Director General of the National Security Organization
- In office October 1979 – November 1983
- Preceded by: Abdullahi Mohammed
- Succeeded by: Mohammed Lawal Rafindadi

Federal Commissioner of Internal Affairs
- In office 1975–1979
- Preceded by: Adamu Suleiman
- Succeeded by: Maitama Bello Yusuf

Personal details
- Born: 19 January 1937 Kaura Namoda, Northern Region, British Nigeria (now Sokoto State, Nigeria)
- Died: 6 July 2016 (aged 79) London, England
- Alma mater: University of Lagos Nigerian Law School

= Umaru Shinkafi =

Nigerian intelligence chief, and Federal Commissioner of Internal Affairs

 Umaru Shinkafi (19 January 1937 – 6 July 2016) was a Nigerian intelligence chief, and Federal Commissioner of Internal Affairs.
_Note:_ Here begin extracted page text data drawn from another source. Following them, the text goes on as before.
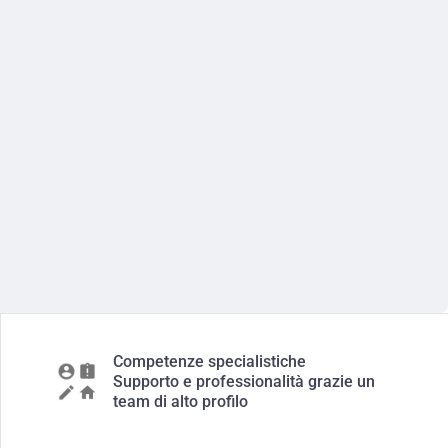
Competenze specialistiche
Supporto e professionalità grazie un
team di alto profilo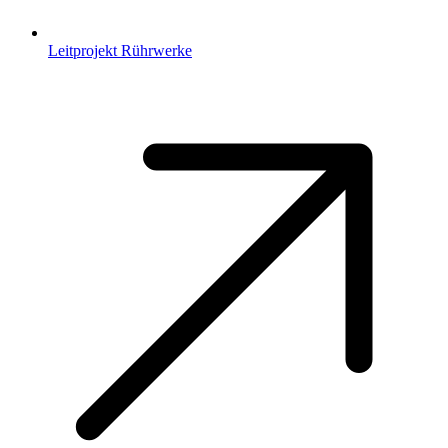
Leitprojekt Rührwerke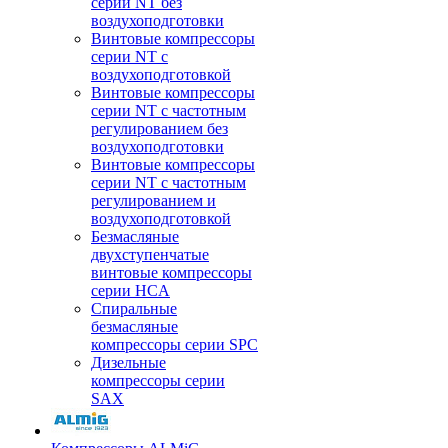
серии NT без
воздухоподготовки
Винтовые компрессоры
серии NT c
воздухоподготовкой
Винтовые компрессоры
серии NT с частотным
регулированием без
воздухоподготовки
Винтовые компрессоры
серии NT с частотным
регулированием и
воздухоподготовкой
Безмасляные
двухступенчатые
винтовые компрессоры
серии HCA
Спиральные
безмасляные
компрессоры серии SPC
Дизельные
компрессоры серии
SAX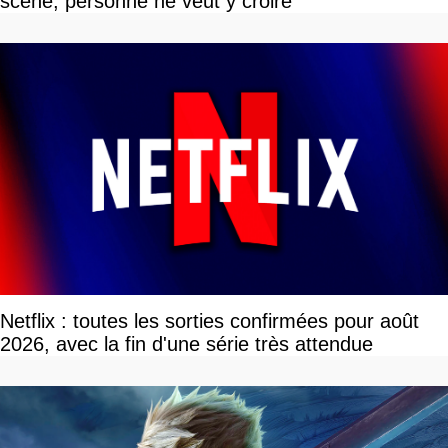
scène, personne ne veut y croire
Netflix : toutes les sorties confirmées pour août
2026, avec la fin d'une série très attendue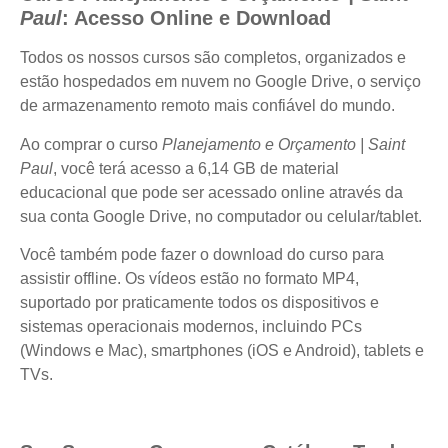
Paul
: Acesso Online e Download
Todos os nossos cursos são completos, organizados e
estão hospedados em nuvem no Google Drive, o serviço
de armazenamento remoto mais confiável do mundo.
Ao comprar o curso
Planejamento e Orçamento | Saint
Paul
, você terá acesso a 6,14 GB de material
educacional que pode ser acessado online através da
sua conta Google Drive, no computador ou celular/tablet.
Você também pode fazer o download do curso para
assistir offline. Os vídeos estão no formato MP4,
suportado por praticamente todos os dispositivos e
sistemas operacionais modernos, incluindo PCs
(Windows e Mac), smartphones (iOS e Android), tablets e
TVs.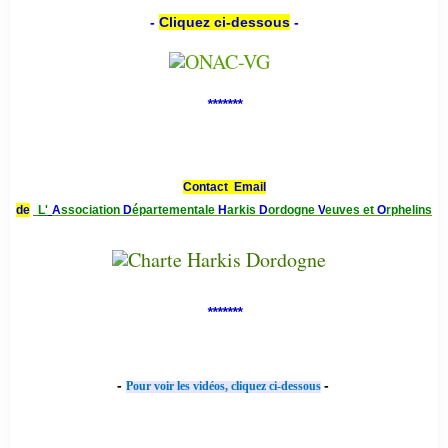
-
Cliquez ci-dessous
-
*******
Contact Email
de
L'
A
ssociation
D
épartementale
H
arkis
D
ordogne
V
euves et
O
rphelins
*******
-
-
Pour voir les vidéos, cliquez ci-dessous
He was a presidential aspirant during the Third Nigerian Republic.

==Early career==
Umaru Shinkafi's father Ali Bisije was from Gashua, Yobe State while his mother was a Princess from Kaura Namoda, Zamfara State. Umaru Shinkafi was born in 1937 at Shinkafi, Zamfara State. He joined the Nigerian police force in 1959, after passing through the police college in Kaduna. In 1973 he graduated from the University of Lagos and a year later, he graduated from the Nigerian Law School. He was a Federal Commissioner of Internal Affairs in 1975 and later became the head of the National Security Organization in 1979.

==Third Republic==
During the Nigerian third republic, Shinkafi was one of the promoters of the Nigerian National Congress (NNC) a political association formed in 1989 after the disbanding of political groups by the Babangida administration, the NNC later joined the National Republican Convention. Early on, Shinkafi emerged as a leading presidential candidate during the period Babangida banned old breed politicians, he created a choice 92 campaign group for his presidential ambition which intended to have a canvasser in every ward of the federation. But after the unbanning of old breed politicians, he had to face tough competition in Adamu Ciroma, who had earlier supported his ambition. However, the primaries were later annulled and the presidential politicians banned, a new primary to be conducted under a new Option A4 electoral system was approved by Babangida. During the next primaries, Shinkafi supported the eventual NRC presidential candidate, Bashir Tofa and the party chairmanship aspirant, Hamed Kusamotu.

He died in London from an undisclosed illness on 6 July 2016.